Spain & Italy Are (Probably) Fine

Just as Brussels is finally enjoying a spell of summer sun, there’s more good news for debt-crisis watchers who stayed behind in the European Union’s headquarters: The Peterson Institute for International Economics says the debt loads of Italy and Spain are (most likely) sustainable.

In a new working paper, William R. Cline—a sovereign-debt crisis veteran going back all the way to Latin America’s troubles in the 1980s–calculates different trajectories for the debt loads of the two countries whose financial fate is seen as central to the survival of the euro. The interesting thing about the paper is that it not only examines three typical scenarios (good, baseline, bad) and applies them to five variables (the level of growth, primary surplus, interest rates, bank recapitalizations, and privatization receipts), but also assesses the probability of several of these variables going bad (or good) at the same time. In other words, Mr. Cline calibrated the effect of, say, low privatization receipts on a government’s primary surplus or the interest rates it’s likely to pay on its bonds.

His conclusion–which should delight policymakers in Rome, Madrid, and Brussels alike–is that the most likely outcome by the end of the decade is that “both Spain and Italy remain solvent” and that they won’t need a debt restructuring á la Greece or, even worse, leave the euro zone.

The “probability weighted average,” i.e. the best bet, for Spain is that its debt will be no higher than 92% of gross domestic product by 2020. That’s up quite a bit from the 81% it is expected to hit by the end of the year and slightly worse than the 89% under Mr. Cline’s baseline scenario, but still at a level that is generally seen as manageable for a large, developed economy. On top of that, there’s a 75% chance that the debt load will be below 99% of GDP by 2020. For Italy, the best bet is a debt that declines to at least 109% of GDP by 2020 from 123% this year, with a 75% probability that it will go down to at least 116%.

Now, forecasting debt levels eight years into the future is in itself a tricky exercise. The goal of Greece’s debt restructuring earlier this year was to bring the country’s debt load to a “sustainable” 120% of GDP by 2020. Even back in March some EU officials warned privately that that kind of calculation was more of a political spiel designed to convince parliaments in countries like Germany or the Netherlands to once again open their wallets for Greece than a sound basis for economic policy making. Less than six months on they were proven right–international debt inspectors are currently trying to determine how much the political uncertainty of two national elections have set the country behind in hitting the 120% target, while the International Monetary Fund is arguing that for Greece, really, a level of 100% of GDP is much more suitable.

The biggest challenge with these calculations is of course determining how to fill in the variables, i.e. what’s the good, baseline or bad scenario for growth or interest rates. And it is perhaps here were Mr. Cline’s analysis is most vulnerable. For Spain, for instance, the “good” scenario for bank recapitalizations is that Madrid will have to pick up exactly €0 of the cost of recapitalizing its banks—that would only happen if either the stakes the government acquires in struggling lenders turn out to be unexpectedly valuable or the country succeeds in moving the entire recapitalization costs off its own books and onto those of the euro-zone bailout fund. We explained why either of these two scenarios are unlikely here and here.
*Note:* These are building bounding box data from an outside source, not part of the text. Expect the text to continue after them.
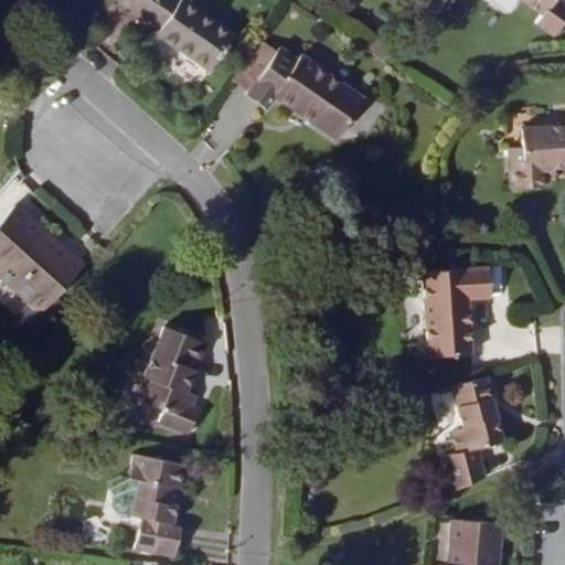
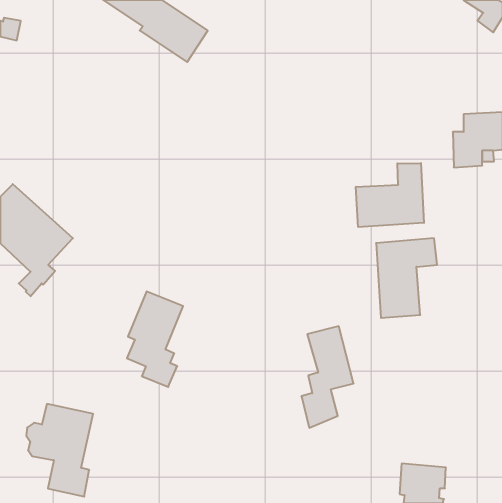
building: [236,44,364,138] -> none
building: none -> [356,163,424,227]
building: [445,377,503,491] -> [301,326,354,428]
building: [110,455,185,558] -> [26,404,93,497]

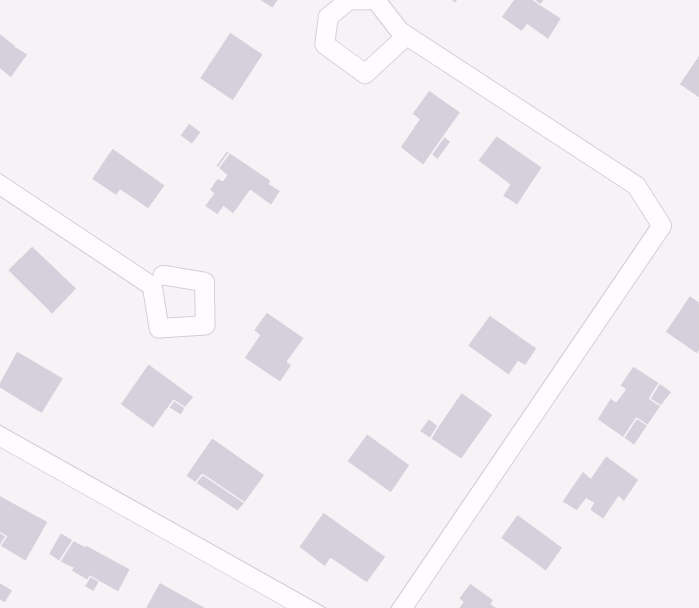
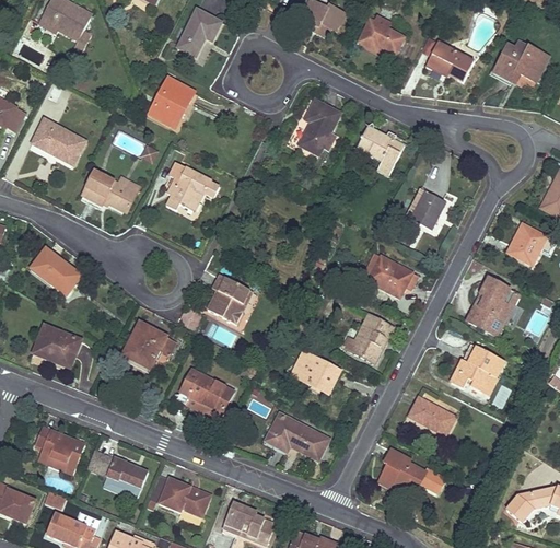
building: none -> [425,42,474,80]
building: none -> [32,119,85,163]
building: none -> [407,187,445,229]

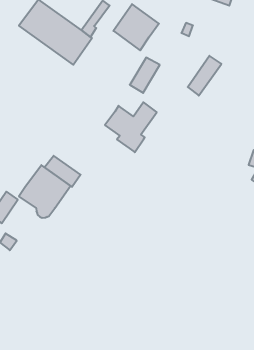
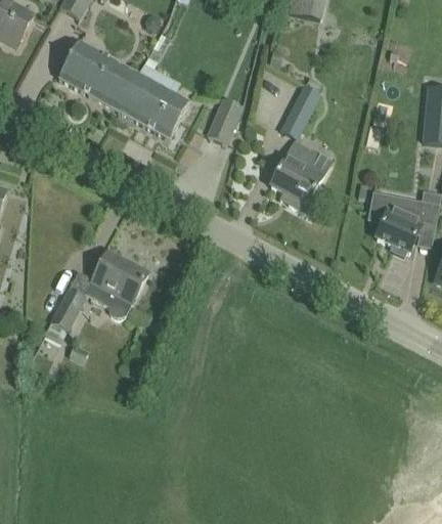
building: [113,4,159,50] -> [132,81,188,138]
building: [105,102,157,152] -> [269,149,333,214]
building: [45,156,81,187] -> none

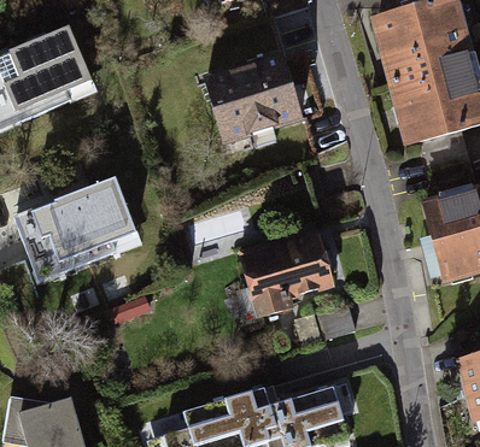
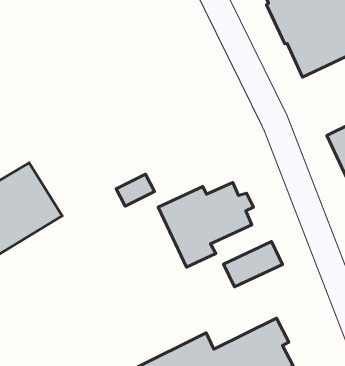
building: [207,58,299,141] -> none

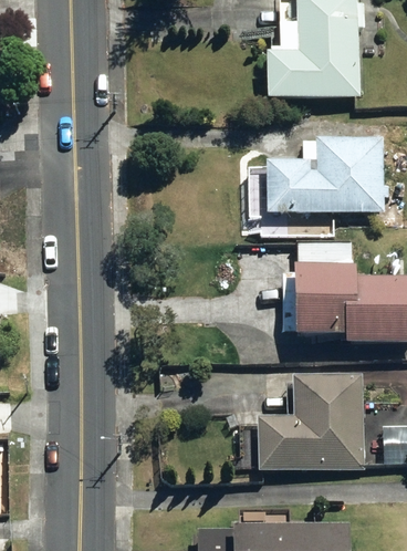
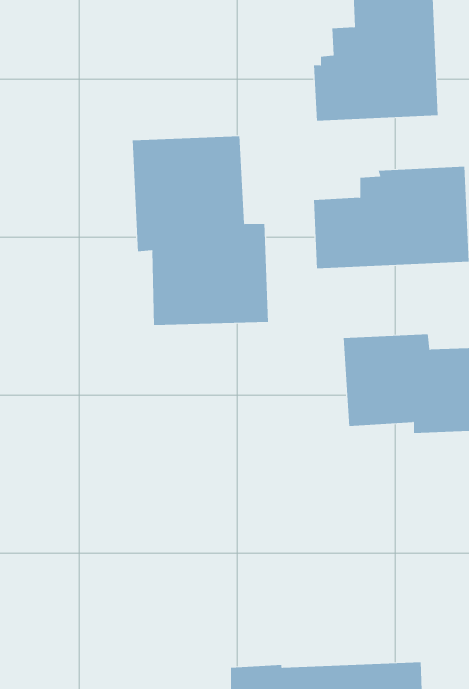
building: none -> [132,136,269,326]
building: [254,375,366,470] -> none

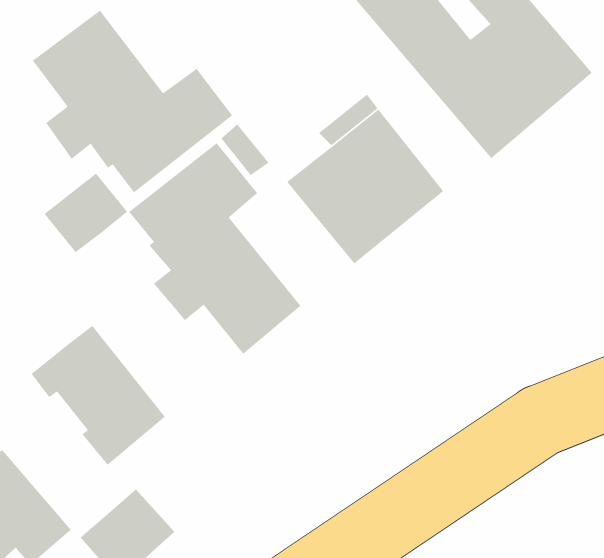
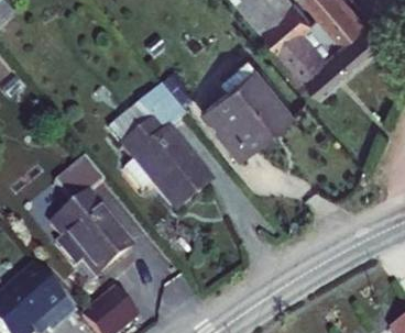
building: [32,9,233,194] -> none
building: [44,172,128,253] -> [54,156,103,203]

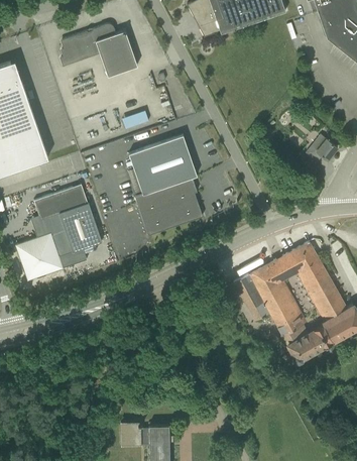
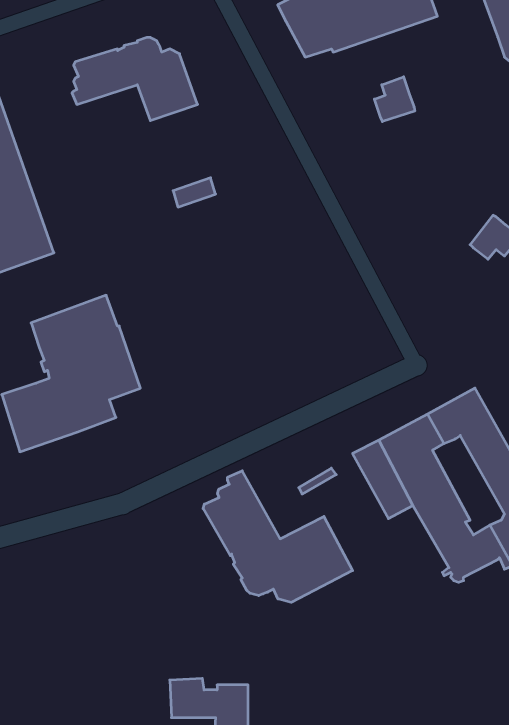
building: none -> [374,77,415,122]
building: [128,135,203,236] -> none
building: none -> [203,471,353,602]

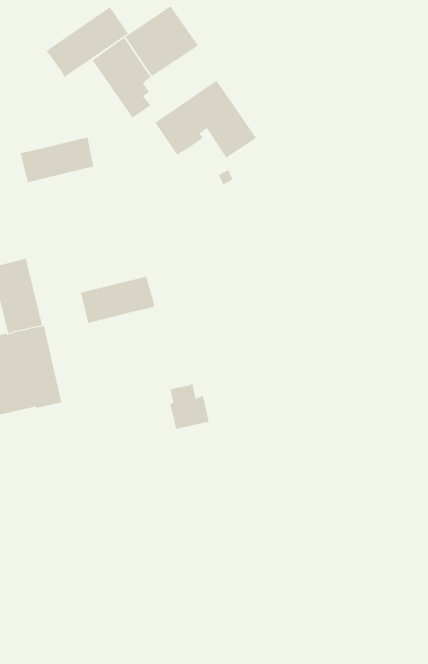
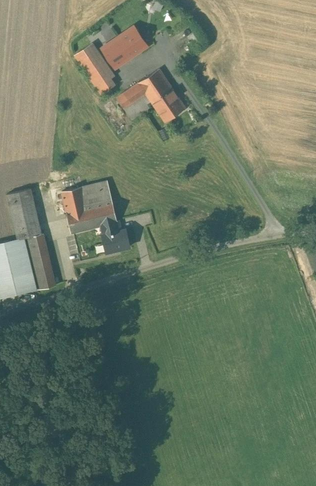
building: [46,6,129,78] -> none
building: [20,137,94,183] -> [61,182,111,213]
building: [169,383,210,429] -> [102,222,129,253]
The baseline scenario expects bank recapitalizations to add only some €5 billion to government debt (mostly thanks to the European Stability Mechanism taking direct stakes in the saved lenders rather than routing the money through the government, as Mr. Cline explained in an interview). Even under the bad scenario the bank bailouts add “only” €50 billion to the debt load (that’s assuming that the cost cannot be transferred to the ESM). Considering that the euro zone has promised Spain as much as €100 billion and some analysts fear that low growth could push the bailout bill even beyond that, it’s easy to imagine a worse scenario. (Sidenote: the bank recapitalization section in the Spain scenario table on p.15 of the paper also includes €36 billion in debts that the Spanish government may have to take on from crisis-hit regions—a footnote that Mr. Cline says was accidentally dropped in the final version.)

But there are conclusions in the paper that go beyond the exact variables used for the different scenarios. For instance, Mr. Cline’s calculations show that for both Spain and Italy higher interest rates—and even lower growth–have a smaller effect on debt levels than missing budget targets. For Spain, more-expensive bank bailouts set off a similar dynamic: the “bad”(€50 billion) recapitalization scenario drives the baseline debt load from 89% of GDP to 94% by 2020; the full €100 billion, meanwhile, would take it up to 99%, even if all other variables stay in the baseline.

The good news from that if of course that governments may have more influence on their primary deficits—and even the cost of bank bailouts for national governments amid “direct” bank recapitalizations from the ESM–than on interest rates and growth. Or as Mr. Cline summed it up in an email: “The good outcome depends on Spain doing its part on the primary surplus and the euro zone doing its part on the banking union.”

If that thesis holds up, Mr. Cline’s analysis may herald more good news than Brussels weather, where the probability of sustainable summer sunshine is close to zero.